Un gouvernement d'entente nationale a pris ses fonctions samedi pour gérer une difficile transition au Yémen où l'armée est divisée, Al-Qaïda bien implantée et l'économie au bord de l'effondrement après plus de 10 mois de contestation contre le président Ali Abdallah Saleh.

À Oslo, Tawakkol Karman, l'une des figures emblématiques de la révolte yéménite, a reçu le prix Nobel de la paix, qui lui avait été attribué le 7 octobre.

À cette occasion, elle a déploré la relative indifférence du monde à l'égard de la révolution yéménite. «Cela devrait hanter la conscience mondiale parce que ça soulève la question de l'égalité et de la justice», a-t-elle insisté.

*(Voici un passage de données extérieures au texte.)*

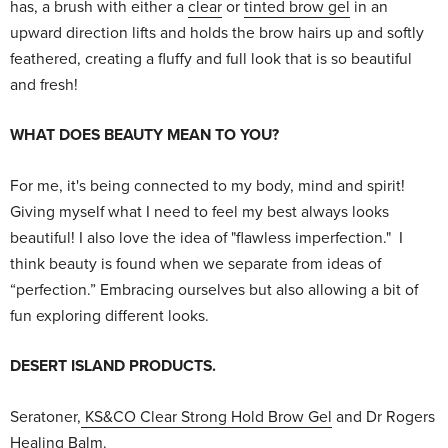
has, a brush with either a
clear
or
tinted brow gel
in an
upward direction lifts and holds the brow hairs up and softly
feathered, creating a fluffy and full look that is so beautiful
and fresh!
WHAT DOES BEAUTY MEAN TO YOU?
For me, it's being connected to my body, mind and spirit!
Giving myself what I need to feel my best always looks
beautiful! I also love the idea of "flawless imperfection." I
think beauty is found when we separate from ideas of
“perfection.” Embracing ourselves but also allowing a bit of
fun exploring different looks.
DESERT ISLAND PRODUCTS.
Seratoner,
KS&CO Clear Strong Hold Brow Gel
and Dr Rogers
Healing Balm.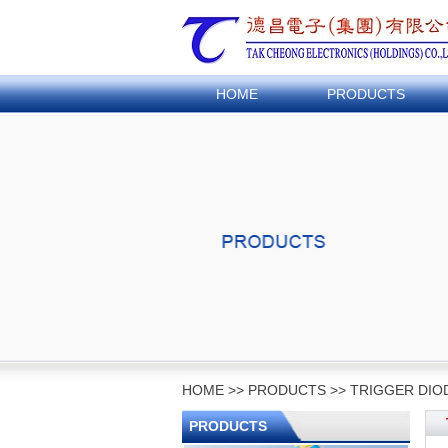
HOME
PRODUCTS
HOME
>>
PRODUCTS
>>
TRIGGER DIO
PRODUCTS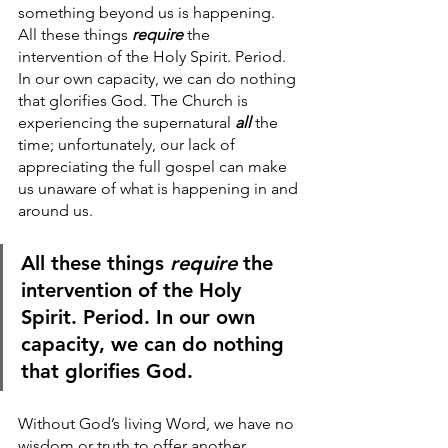
something beyond us is happening.  
All these things
 require
 the 
intervention of the Holy Spirit. Period. 
In our own capacity, we can do nothing 
that glorifies God. The Church is 
experiencing the supernatural 
all
 the 
time; unfortunately, our lack of 
appreciating the full gospel can make 
us unaware of what is happening in and 
around us.
All these things
 require
 the 
intervention of the Holy 
Spirit. Period. In our own 
capacity, we can do nothing 
that glorifies God. 
Without God’s living Word, we have no 
wisdom or truth to offer another, 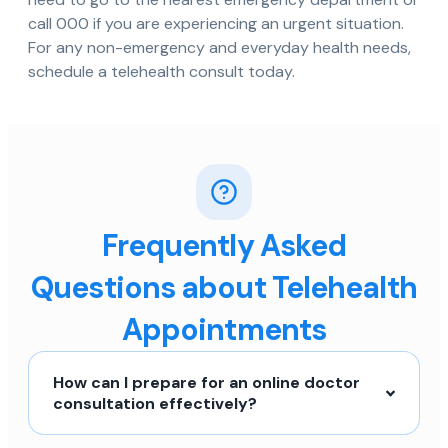
call 000 if you are experiencing an urgent situation.
For any non-emergency and everyday health needs,
schedule a telehealth consult today.
Frequently Asked
Questions about Telehealth
Appointments
How can I prepare for an online doctor
consultation effectively?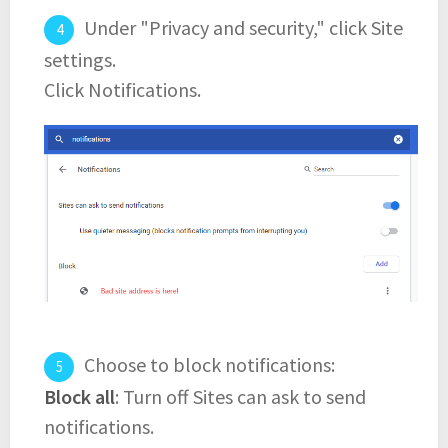
Under "Privacy and security," click Site
settings.
Click Notifications.
Choose to block notifications:
Block all
: Turn off Sites can ask to send
notifications.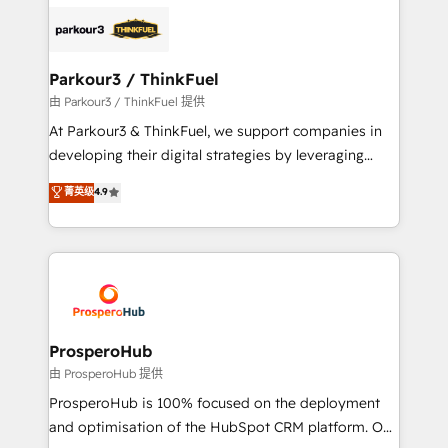
specialize in crafting high-performance growth
strategies that integrate data-driven marketing,
automation, and revenue intelligence to help
companies scale faster and smarter. 🔹 BOOMS:
Parkour3 / ThinkFuel
Demand generation for all your buyers With BOOMS,
由 Parkour3 / ThinkFuel 提供
you invest in 100% of your buyers, accelerating your
At Parkour3 & ThinkFuel, we support companies in
growth and positioning yourself as an undisputed
developing their digital strategies by leveraging
leader. 🔹 BOOST: Optimize your digital
technologies and automating their marketing and
菁英级
4.9
transformation process A methodology designed to
sales processes to generate growth. Our offer spans
implement HubSpot effectively and optimize your
from Strategy to Operations. We specialize in CRM
digital processes. 🔹 Trusted by Industry Leaders
onboarding and implementation, web design, sales
With an average rating of 4.9/5 and a proven track
& marketing automation, and digital marketing. With
record of business transformation, our growth-first
extensive experience working with tech companies
approach has helped brands dominate their
and manufacturers since 2002, we are committed to
markets.
empowering our clients and developing their
ProsperoHub
autonomy. Get to grips with HubSpot through
由 ProsperoHub 提供
guided implementation and seamless integration of
ProsperoHub is 100% focused on the deployment
the CRM platform into your digital ecosystem. Would
and optimisation of the HubSpot CRM platform. Our
you like support in deploying your inbound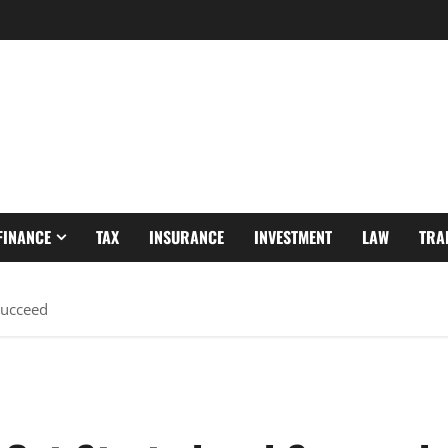
FINANCE
TAX
INSURANCE
INVESTMENT
LAW
TRA
Succeed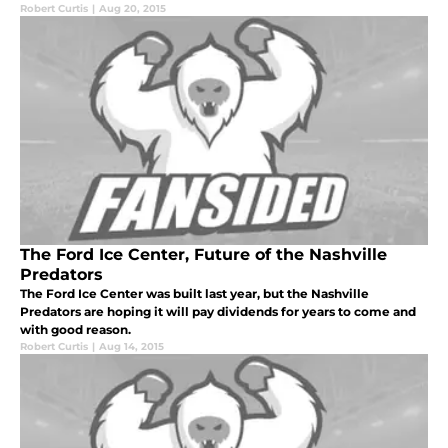
Robert Curtis
|
Aug 20, 2015
The Ford Ice Center, Future of the Nashville
Predators
The Ford Ice Center was built last year, but the Nashville
Predators are hoping it will pay dividends for years to come and
with good reason.
Robert Curtis
|
Aug 14, 2015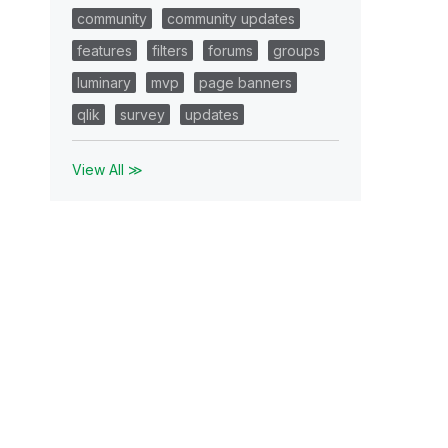
community
community updates
features
filters
forums
groups
luminary
mvp
page banners
qlik
survey
updates
View All ≫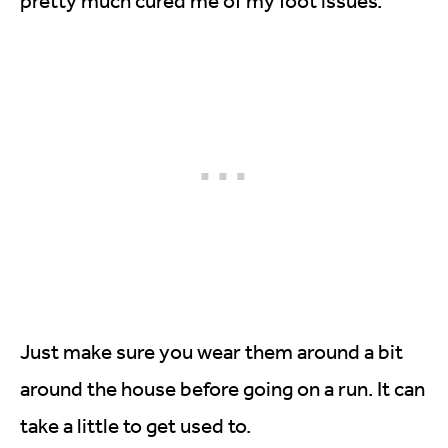
pretty much cured me of my foot issues.
Just make sure you wear them around a bit
around the house before going on a run. It can
take a little to get used to.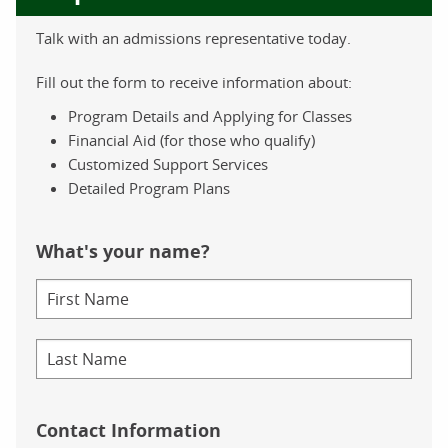
Talk with an admissions representative today.
Fill out the form to receive information about:
Program Details and Applying for Classes
Financial Aid (for those who qualify)
Customized Support Services
Detailed Program Plans
What's your name?
Contact Information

Les membres du nouveau gouvernement, conduit par le chef de l'opposition Mohamed Basindawa, ont prêté serment au palais de République à Sanaa devant le vice-président Abd Rabbo Mansour Saleh, responsable de la période intérimaire jusqu'au départ du président Ali Abdallah Saleh prévu en février.

Le gouvernement a été formé mercredi à parité entre l'opposition et le Congrès populaire général (CPG), qui était au pouvoir, en vertu d'un accord sur une sortie de crise conclu le 23 novembre à Riyad.

«Le Yémen attend de ce gouvernement qu'il favorise les conditions d'une vie en paix pour ses citoyens», a déclaré M. Hadi en présidant la première réunion du gouvernement, qu'il a invité à agir en priorité pour «éliminer les causes de la tension politique et sécuritaire» dans le pays.

«Notre principale responsabilité est de sortir la patrie de l'effondrement économique et sécuritaire et d'améliorer le niveau de vie» des habitants, a déclaré pour sa part M. Basindawa, dont le gouvernement s'est engagé à présenter son programme au Parlement dès la semaine prochaine, selon l'agence officielle Saba.

Le gouvernement a désormais la lourde tâche de rétablir la sécurité, l'armée étant encore divisée après la dissidence du général Ali Mohsen al-Ahmar, commandant de la 1re division blindée, qui a rallié la contestation en mars.

Des affrontements ont encore eu lieu ces derniers jours au nord de Sanaa entre militaires et tribus armées, ainsi qu'à Taëz, deuxième ville du pays, où les accrochages ont fait plus de 30 morts en début de semaine.

Le gouvernement doit également faire face à la fronde des jeunes protestataires qui, poursuivant les sit-in depuis février, exigent que M. Saleh soit jugé et contestent l'immunité que lui accorde l'accord de Riyad.

«Pas d'immunité, pas de garantie», «Faire juger Saleh et ses agents», ont scandé des milliers de jeunes manifestants samedi à Taëz, comme vendredi à Sanaa.

«Nous soutenons le (nouveau) gouvernement, car le peuple est fatigué (...) par tant d'années de souffrances», a déclaré à l'AFP un jeune protestataire à Sanaa, Mouïn al-Dhaleï, précisant que les sit-in étaient maintenus pour «faire chuter le gouvernement s'il ne travaille pas pour un État moderne».

La population yéménite est saignée à blanc avec une économie au bord de l'effondrement, couplée de pénuries de produits pétroliers et de gaz domestique et de fréquentes coupures d'eau courante et d'électricité.

«Le pays a perdu cette année 10 à 12 milliards de dollars, soit près du tiers du PIB prévu en 2011», a déclaré à l'AFP Taha al-Fouseil, conseiller du ministère de l'Industrie.

Le Yémen et ses 24 millions d'habitants vivent désormais «une grave crise humanitaire», a-t-il ajouté, soulignant que le taux de pauvreté, qui était de 47% en 2009, était «désormais estimé entre 65% et 75%».

En outre, l'affaiblissement de l'État a favorisé l'implantation d'Al-Qaïda, qui a pris le contrôle de plusieurs villes du Sud et tente d'établir un «croissant intégriste» s'étendant jusqu'au nord du Yémen.

Deux soldats et douze membres présumés d'Al-Qaïda ont été tués dans de nouveaux combats vendredi et samedi dans le Sud, selon des sources militaire et locale.